As an open and welcoming news source for all, empowering local residents to become citizen journalists, the news coming from Paris has hit us hard here at The Rapidian. It's also made us stronger.
Community Media Center staff raise their pens to freedom of expression, speech and the press

Community Media Center staff raise their pens to freedom of expression, speech and the press /Erin Wilson

We the staff of The Rapidian don't often write editorials, or express our own opinions here. That's because, as a part of the Community Media Center, we are a platform for all. We're here to support our community's voices, and doing that means that it's our job to step aside and instead empower the voices of our community.

But this is different.

This is personal.

The events yesterday in Paris, where terrorists shot down the staff of a newspaper, gets right at the heart of not just our rights as journalists but our responsibilities.

 

This is the deal: free speech is not something we can compartmentalize. Allowing some to publish their opinions and information but stopping others from doing so is not freedom, and it's not democracy. This means that reporters at a news outfit like Charlie Hebdo, who used satire and biting comedy taking aim at not just radical Islam but Christianity, Judaism, culture, politics and all manner of current affairs- were exercising their rights in a democratic country.

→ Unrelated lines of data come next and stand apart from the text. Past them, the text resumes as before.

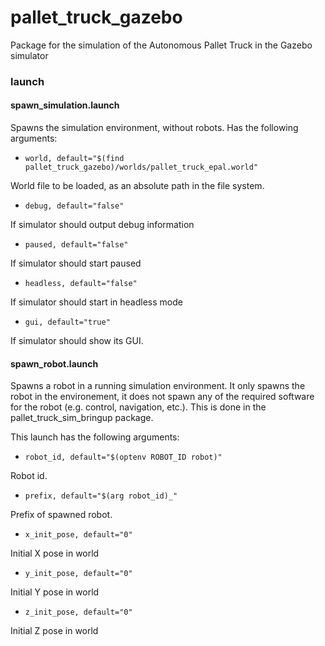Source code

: # pallet_truck_gazebo

Package for the simulation of the Autonomous Pallet Truck in the Gazebo simulator

### launch

#### spawn_simulation.launch

Spawns the simulation environment, without robots. Has the following arguments:

* ` world, default="$(find pallet_truck_gazebo)/worlds/pallet_truck_epal.world" `

World file to be loaded, as an absolute path in the file system.

* ` debug, default="false" `

If simulator should output debug information

* ` paused, default="false" `

If simulator should start paused

* ` headless, default="false" `

If simulator should start in headless mode

* ` gui, default="true" `

If simulator should show its GUI.

#### spawn_robot.launch

Spawns a robot in a running simulation environment. It only spawns the robot in the environement, it does not spawn any of the required software for the robot (e.g. control, navigation, etc.). This is done in the pallet_truck_sim_bringup package.

This launch has the following arguments:

* ` robot_id, default="$(optenv ROBOT_ID robot)"  `

Robot id.

* ` prefix, default="$(arg robot_id)_"  `

Prefix of spawned robot.

* ` x_init_pose, default="0"  `

Initial X pose in world 

* ` y_init_pose, default="0"  `

Initial Y pose in world 

* ` z_init_pose, default="0"  `

Initial Z pose in world 
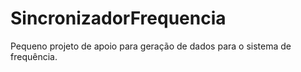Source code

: # SincronizadorFrequencia
Pequeno projeto de apoio para geração de dados para o sistema de frequência.
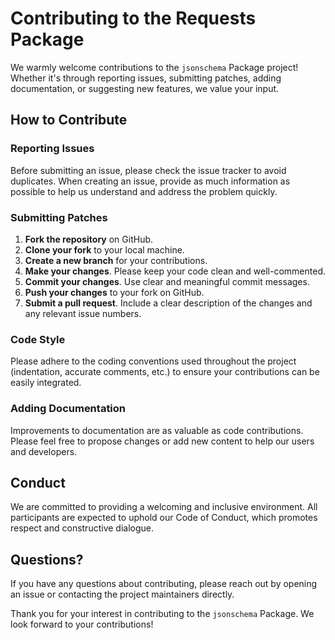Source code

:# Contributing to the Requests Package

We warmly welcome contributions to the `jsonschema` Package project! Whether it's through reporting issues, submitting patches, adding documentation, or suggesting new features, we value your input.

## How to Contribute

### Reporting Issues

Before submitting an issue, please check the issue tracker to avoid duplicates. When creating an issue, provide as much information as possible to help us understand and address the problem quickly.

### Submitting Patches

1. **Fork the repository** on GitHub.
2. **Clone your fork** to your local machine.
3. **Create a new branch** for your contributions.
4. **Make your changes**. Please keep your code clean and well-commented.
5. **Commit your changes**. Use clear and meaningful commit messages.
6. **Push your changes** to your fork on GitHub.
7. **Submit a pull request**. Include a clear description of the changes and any relevant issue numbers.

### Code Style

Please adhere to the coding conventions used throughout the project (indentation, accurate comments, etc.) to ensure your contributions can be easily integrated.

### Adding Documentation

Improvements to documentation are as valuable as code contributions. Please feel free to propose changes or add new content to help our users and developers.

## Conduct

We are committed to providing a welcoming and inclusive environment. All participants are expected to uphold our Code of Conduct, which promotes respect and constructive dialogue.

## Questions?

If you have any questions about contributing, please reach out by opening an issue or contacting the project maintainers directly.

Thank you for your interest in contributing to the `jsonschema` Package. We look forward to your contributions!
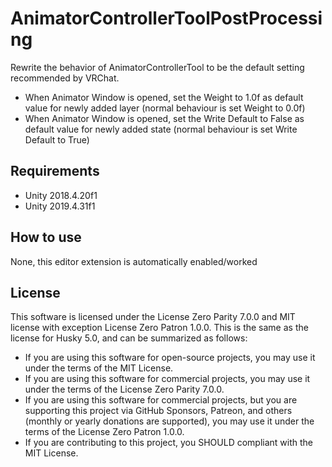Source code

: # AnimatorControllerToolPostProcessing

Rewrite the behavior of AnimatorControllerTool to be the default setting recommended by VRChat.

- When Animator Window is opened, set the Weight to 1.0f as default value for newly added layer (normal behaviour is set Weight to 0.0f)
- When Animator Window is opened, set the Write Default to False as default value for newly added state (normal behaviour is set Write Default to True)

## Requirements

- Unity 2018.4.20f1
- Unity 2019.4.31f1

## How to use

None, this editor extension is automatically enabled/worked

## License

This software is licensed under the License Zero Parity 7.0.0 and MIT license with exception License Zero Patron 1.0.0.
This is the same as the license for Husky 5.0, and can be summarized as follows:

- If you are using this software for open-source projects, you may use it under the terms of the MIT License.
- If you are using this software for commercial projects, you may use it under the terms of the License Zero Parity 7.0.0.
- If you are using this software for commercial projects, but you are supporting this project via GitHub Sponsors, Patreon, and others (monthly or yearly donations are supported), you may use it under the terms of the License Zero Patron 1.0.0.
- If you are contributing to this project, you SHOULD compliant with the MIT License.
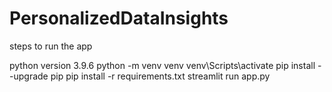 # PersonalizedDataInsights
steps to run the app 

python version 3.9.6
python -m venv venv
venv\Scripts\activate
pip install --upgrade pip
pip install -r requirements.txt
streamlit run app.py
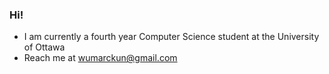 ### Hi!

* I am currently a fourth year Computer Science student at the University of Ottawa
* Reach me at wumarckun@gmail.com
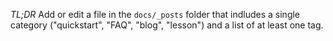 *TL;DR* Add or edit a file in the `docs/_posts` folder that indludes a
single category ("quickstart", "FAQ", "blog", "lesson") and a list of
at least one tag.



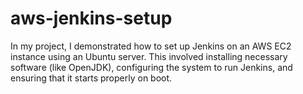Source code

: # aws-jenkins-setup
In my project, I demonstrated how to set up Jenkins on an AWS EC2 instance using an Ubuntu server. This involved installing necessary software (like OpenJDK), configuring the system to run Jenkins, and ensuring that it starts properly on boot.
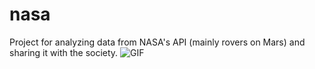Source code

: # nasa
Project for analyzing data from NASA's API (mainly rovers on Mars) and sharing it with the society.
![GIF](https://media.giphy.com/media/xT0xezQXGJl8nRthny/source.gif)
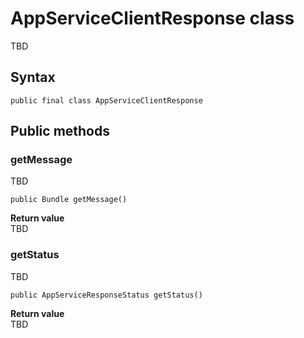 # AppServiceClientResponse class
TBD

## Syntax
`public final class AppServiceClientResponse`

## Public methods

### getMessage
TBD

`public Bundle getMessage()`

**Return value**  
TBD

### getStatus
TBD

`public AppServiceResponseStatus getStatus()`

**Return value**  
TBD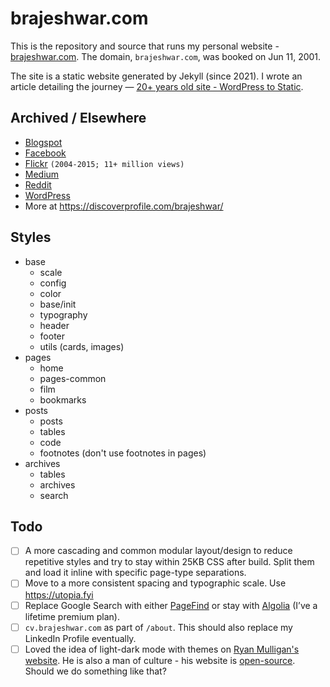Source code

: # brajeshwar.com

This is the repository and source that runs my personal website - [brajeshwar.com](https://brajeshwar.com). The domain, `brajeshwar.com`, was booked on Jun 11, 2001.

The site is a static website generated by Jekyll (since 2021). I wrote an article detailing the journey — [20+ years old site - WordPress to Static](https://brajeshwar.com/2021/brajeshwar.com-2021/).

## Archived / Elsewhere

- [Blogspot](http://brajeshwar.blogspot.com)
- [Facebook](https://www.facebook.com/brajeshwar/)
- [Flickr](https://www.flickr.com/photos/brajeshwar/) `(2004-2015; 11+ million views)`
- [Medium](https://medium.com/@brajeshwar)
- [Reddit](https://www.reddit.com/user/Brajeshwar/)
- [WordPress](https://profiles.wordpress.org/brajeshwar/)
- More at https://discoverprofile.com/brajeshwar/

## Styles

- base
	+ scale
	+ config
	+ color
	+ base/init
	+ typography
	+ header
	+ footer
	+ utils (cards, images)
- pages
	+ home
	+ pages-common
	+ film
	+ bookmarks
- posts
	+ posts
	+ tables
	+ code
	+ footnotes (don't use footnotes in pages)
- archives
	+ tables
	+ archives
	+ search

## Todo

- [ ] A more cascading and common modular layout/design to reduce repetitive styles and try to stay within 25KB CSS after build. Split them and load it inline with specific page-type separations.
- [ ] Move to a more consistent spacing and typographic scale. Use https://utopia.fyi
- [ ] Replace Google Search with either [PageFind](https://pagefind.app) or stay with [Algolia](https://www.algolia.com) (I’ve a lifetime premium plan).
- [ ] `cv.brajeshwar.com` as part of `/about`. This should also replace my LinkedIn Profile eventually.
- [ ] Loved the idea of light-dark mode with themes on [Ryan Mulligan's website](https://ryanmulligan.dev). He is also a man of culture - his website is [open-source](https://github.com/hexagoncircle/ryan-mulligan-dev).  Should we do something like that?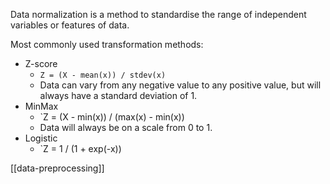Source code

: Data normalization is a method to standardise the range of independent variables or features of data.

Most commonly used transformation methods:

- Z-score
	- `Z = (X - mean(x)) / stdev(x)`
	- Data can vary from any negative value to any positive value, but will always have a standard deviation of 1.
- MinMax
	- `Z = (X - min(x)) / (max(x) - min(x))
	- Data will always be on a scale from 0 to 1.
- Logistic
	- `Z = 1 / (1 + exp(-x))


[[data-preprocessing]]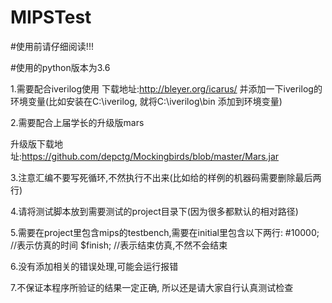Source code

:# MIPSTest

#使用前请仔细阅读!!! 

#使用的python版本为3.6

1.需要配合iverilog使用  下载地址:http://bleyer.org/icarus/ 
  并添加一下iverilog的环境变量(比如安装在C:\iverilog, 就将C:\iverilog\bin 添加到环境变量)

2.需要配合上届学长的升级版mars 

  升级版下载地址:https://github.com/depctg/Mockingbirds/blob/master/Mars.jar
  
3.注意汇编不要写死循环,不然执行不出来(比如给的样例的机器码需要删除最后两行)

4.请将测试脚本放到需要测试的project目录下(因为很多都默认的相对路径)

5.需要在project里包含mips的testbench,需要在initial里包含以下两行:
    #10000;     //表示仿真的时间
    $finish;    //表示结束仿真,不然不会结束

6.没有添加相关的错误处理,可能会运行报错

7.不保证本程序所验证的结果一定正确, 所以还是请大家自行认真测试检查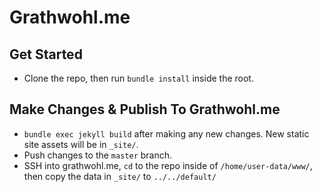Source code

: # Grathwohl.me

## Get Started

- Clone the repo, then run `bundle install` inside the root.

## Make Changes & Publish To Grathwohl.me

- `bundle exec jekyll build` after making any new changes. New static site assets will be in `_site/`.
- Push changes to the `master` branch.
- SSH into grathwohl.me, `cd` to the repo inside of `/home/user-data/www/`, then copy the data in `_site/` to `../../default/`
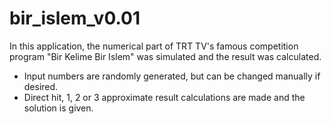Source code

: # bir_islem_v0.01

In this application, the numerical part of TRT TV's famous competition program "Bir Kelime Bir Islem" was simulated and the result was calculated.
* Input numbers are randomly generated, but can be changed manually if desired.
* Direct hit, 1, 2 or 3 approximate result calculations are made and the solution is given.


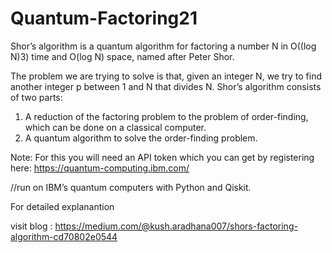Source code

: # Quantum-Factoring21
Shor’s algorithm is a quantum algorithm for factoring a number N in O((log N)3) time and O(log N) space, named after Peter Shor.

The problem we are trying to solve is that, given an integer N, we try to find another integer p between 1 and N that divides N.
Shor’s algorithm consists of two parts:
1. A reduction of the factoring problem to the problem of order-finding, which can be done on a classical computer.
2. A quantum algorithm to solve the order-finding problem.


Note: For this you will need an API token which you can get by registering here: https://quantum-computing.ibm.com/ 

//run on IBM’s quantum computers with Python and Qiskit. 


For detailed explanantion

visit blog : https://medium.com/@kush.aradhana007/shors-factoring-algorithm-cd70802e0544
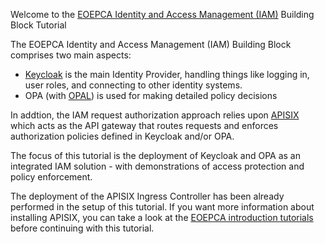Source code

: Welcome to the [EOEPCA Identity and Access Management (IAM)](https://eoepca.readthedocs.io/projects/iam/en/latest/) Building Block Tutorial

The EOEPCA Identity and Access Management (IAM) Building Block comprises two main aspects:
- [Keycloak](https://www.keycloak.org/) is the main Identity Provider, handling things like logging in, user roles, and connecting to other identity systems. 
- OPA (with [OPAL](https://opal.ac/)) is used for making detailed policy decisions

In addtion, the IAM request authorization approach relies upon [APISIX](https://apisix.apache.org/) which acts as the API gateway that routes requests and enforces authorization policies defined in Keycloak and/or OPA.

The focus of this tutorial is the deployment of Keycloak and OPA as an integrated IAM solution - with demonstrations of access protection and policy enforcement.

The deployment of the APISIX Ingress Controller has been already performed in the setup of this tutorial. If you want more information about installing APISIX, you can take a look at the [EOEPCA introduction tutorials](../intro) before continuing with this tutorial.

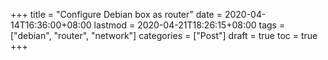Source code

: +++
title = "Configure Debian box as router"
date = 2020-04-14T16:36:00+08:00
lastmod = 2020-04-21T18:26:15+08:00
tags = ["debian", "router", "network"]
categories = ["Post"]
draft = true
toc = true
+++
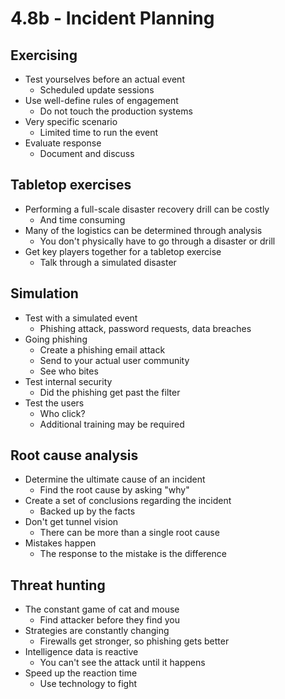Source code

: # 4.8b - Incident Planning
## Exercising
 - Test yourselves before an actual event
	 - Scheduled update sessions
- Use well-define rules of engagement
	- Do not touch the production systems
- Very specific scenario
	- Limited time to run the event
- Evaluate response
	- Document and discuss
## Tabletop exercises
- Performing a full-scale disaster recovery drill can be costly
	- And time consuming
- Many of the logistics can be determined through analysis
	- You don't physically have to go through a disaster or drill
- Get key players together for a tabletop exercise
	- Talk through a simulated disaster
## Simulation
- Test with a simulated event
	- Phishing attack, password requests, data breaches
- Going phishing
	- Create a phishing email attack
	- Send to your actual user community
	- See who bites
- Test internal security
	- Did the phishing get past the filter
- Test the users
	- Who click?
	- Additional training may be required
## Root cause analysis
- Determine the ultimate cause of an incident
	- Find the root cause by asking "why"
- Create a set of conclusions regarding the incident
	- Backed up by the facts
- Don't get tunnel vision
	- There can be more than a single root cause
- Mistakes happen
	- The response to the mistake is the difference
## Threat hunting
- The constant game of cat and mouse
	- Find attacker before they find you
- Strategies are constantly changing
	- Firewalls get stronger, so phishing gets better
- Intelligence data is reactive
	- You can't see the attack until it happens
- Speed up the reaction time
	- Use technology to fight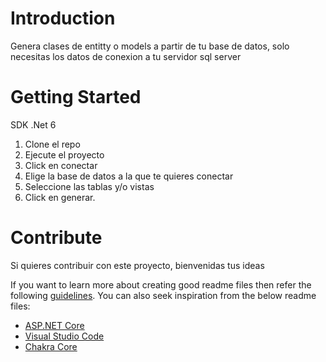 # Introduction 
Genera clases de entitty o models a partir de tu base de datos, solo necesitas los datos de conexion a tu servidor sql server

# Getting Started
SDK .Net 6

1.	Clone el repo
2.	Ejecute el proyecto
3.	Click en conectar
4.	Elige la base de datos a la que te quieres conectar
5.  Seleccione las tablas y/o vistas
6.  Click en generar.

# Contribute
Si quieres contribuir con este proyecto, bienvenidas tus ideas 


If you want to learn more about creating good readme files then refer the following [guidelines](https://docs.microsoft.com/en-us/azure/devops/repos/git/create-a-readme?view=azure-devops). You can also seek inspiration from the below readme files:
- [ASP.NET Core](https://github.com/aspnet/Home)
- [Visual Studio Code](https://github.com/Microsoft/vscode)
- [Chakra Core](https://github.com/Microsoft/ChakraCore)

It also means that journalists should not be told to put away their cameras, arrested for doing their work, or corraled into a "press pen" far away from what's happening, as we saw during the early protests in Ferguson. 

There is not an "area" where it is okay to be recording and reporting the truth. There are no privacy laws being broken when journalists want to enter public areas to report the news happening there. If they are putting themselves at risk, if there is danger there, then guess what: that is the journalists' choice, not anyone else's choice. That's their right, and their responsibility.

The public needs access to information if they are to be able to be engaged in what's going on in their own communities. If the news staff can't have access to the news, or are intimidated from reporting it, then who will keep the public informed?

As a citizen journalism news source, we at The Rapidian stand behind our fellow journalists, professional and otherwise. As the Community Media Center, we stand firmly in the belief that free speech is our bedrock, and we- along with all of the others pronouncing #jesuischarlie around the world- believe that though this bedrock may seem to have been shaken recently, it will not be moved.

In fact, as the dust settles, we find our foundation is even stronger than before.

We stand up and demand justice. We work together to provide access to platforms where our local citizens can be heard as they exercise their free speech rights. This is why we are here.

This is why we, The Rapidian and our parent organization the Community Media Center, exist.

Nous sommes Charlie.

This fight is not over.

Keep up the good fight, journalists and all who speak truth to power. May all of us be more aware of the importance of free speech and full access to information and a strong supported journalistic practice. Democracy crumbles without her.

Free speech has been embroiled in a rough fight for the past few months, but we are not deterred. To the contrary, the more some try to remove our rights and deny us access to our work, the more we realize the importance of the responsibility we hold.

We are empowered by the attempt to remove our power.